ヒッチコックのほぼ全作品を見た私は、この映画でいくつかヒッチコックに共通する演出を指摘出来た。スクールバスの下りとかでは主人公と観客以外は何でそんなに慌てているか分からないもどかしさがあり、そして急場を切り抜けた後、居眠りしていた主人公、観客はそんなことで大丈夫かと不安を駆り立てられているところに轟音が聞こえ、ほうらまたタンクローリーが近づいたぞ逃げろと思うのだが、実際は近くを通った列車の音だったなど、緊張と弛緩、ブラックユーモアなどヒッチコックの影響が明らかにある。

1971年と言えばヒッチコックは晩年にあたり衰えも見られた時期だが、以前この「激突!」やそれに続く「ジョーズ」をヒッチが撮っていたらと思ったこともあった。でも、スピルバーグはその道の後継者でもあるなと再認識した。この手のサスペンス、若さも重要だ。ともかくも若干25歳とはいえ才能あふれる監督の作品だと見れば分かる。ラストシーンの少し前、主人公の車がもう相手はいないだろうと思って運転しているところ、遠景で撮影し道路の真ん中で、急に右に左にのたうち回るシーンがある。何をしている、回りには何も誰もいないのに。しかしカメラはすぅーと引いてみせる。すると手前にあのタンクローリーの車体の一部が現れ、なぜ車がそんな動きをしたのか観客は知る羽目になるのだ。うまいし面白い。
なお今回、この作品を調べて初めて分かったことがあった。迫り来るタンクローリーの正面になぜか車のナンバープレートがいくつも張り付けられているシーンが何度も出てくる。実はこの物語、タンクローリーの煽り運転のお話などではなく、もともとの正体不明の相手はハイウエイで車を狙って人殺しを楽しむ殺人鬼であっていくつも張り付けられたナンバープレートはその戦利品なんだと。これって連続殺人鬼が殺した記念に被害者の持ち物を手元に飾っておく事例といっしょだわ。
それとこのTV映画が日本でまだほとんど知られていない頃、TV朝日の「日曜洋画劇場」担当の高橋浩さんという人が自宅で16ミリフィルムを取り寄せ、見てすぐに購入を決めたところ、後で映画化の話や洋画劇場で放送するためには70数分という時間が短すぎて90分のするよう撮影を追加依頼させ現在の90分の映画になったというエピソードで、高橋氏は「今思えばあのスピルバーグによくフィルムを継ぎ足させたなぁと思う」と話しているそうだ。
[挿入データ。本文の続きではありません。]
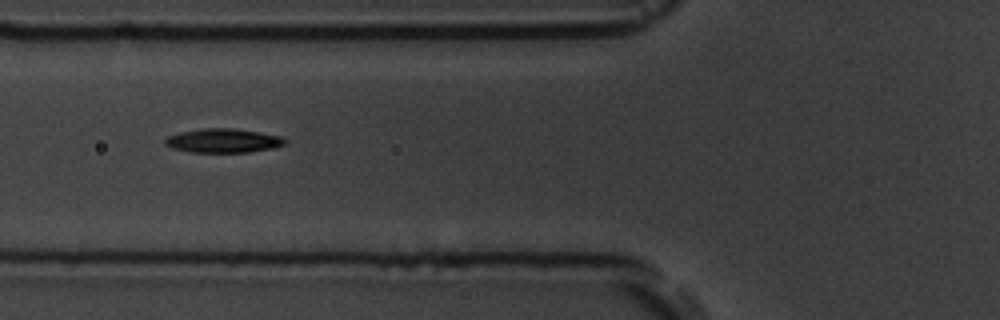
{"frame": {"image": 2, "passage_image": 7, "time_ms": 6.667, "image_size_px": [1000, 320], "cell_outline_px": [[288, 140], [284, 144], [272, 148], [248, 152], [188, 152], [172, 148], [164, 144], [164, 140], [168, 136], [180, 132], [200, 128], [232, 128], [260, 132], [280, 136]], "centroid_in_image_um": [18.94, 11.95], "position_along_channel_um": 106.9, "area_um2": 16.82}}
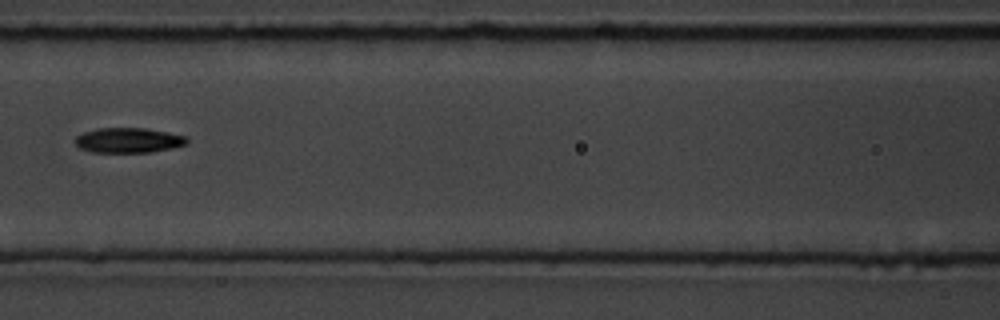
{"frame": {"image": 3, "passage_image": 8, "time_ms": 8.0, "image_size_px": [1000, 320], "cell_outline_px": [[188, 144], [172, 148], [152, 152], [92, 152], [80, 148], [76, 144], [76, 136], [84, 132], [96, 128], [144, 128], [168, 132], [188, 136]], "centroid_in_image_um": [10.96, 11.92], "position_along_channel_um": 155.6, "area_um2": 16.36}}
スピルバーグの初監督作品がこの「激突!」でアニメの宮崎駿の初監督作品が私の大好きな「ルパン三世カリオストロの城」だが、共通するのは現在ではどちらも映画を目指す若者向けの演出の教科書的作品になっていること、そしてどちらも見始めると止められなくなること、さらに言えば初監督作品といえども天才と言われる監督は処女作でも凡庸の人に比べはるかに優れた作品を作っているということで、映画監督で元々優れた才能の持ち主は第1作目でも非凡な作品を作るし、努力すればどんどん優れた作品を作れるものではないんだなということだ。その道を目指す若い人には可哀想なくらいの現実だがたぶん当たっていると思う。

私が中学2年の冬にこのTV映画では日本では劇場公開された。TV映画がそんなふうに普通の映画館で公開されるということは異例で私はこの映画を知ってはいたが見には行かなかった。高校の時にTV朝日系で放送されて後半からたまたま見た。当然最後まで見たが、なぜかその後の放送でも冒頭の15分くらいを見ておらず、今回はそれもしっかり見られてよかった。古い映画でも名作はやはり名作、皆さんもその機会があったらぜひ視聴してみよう。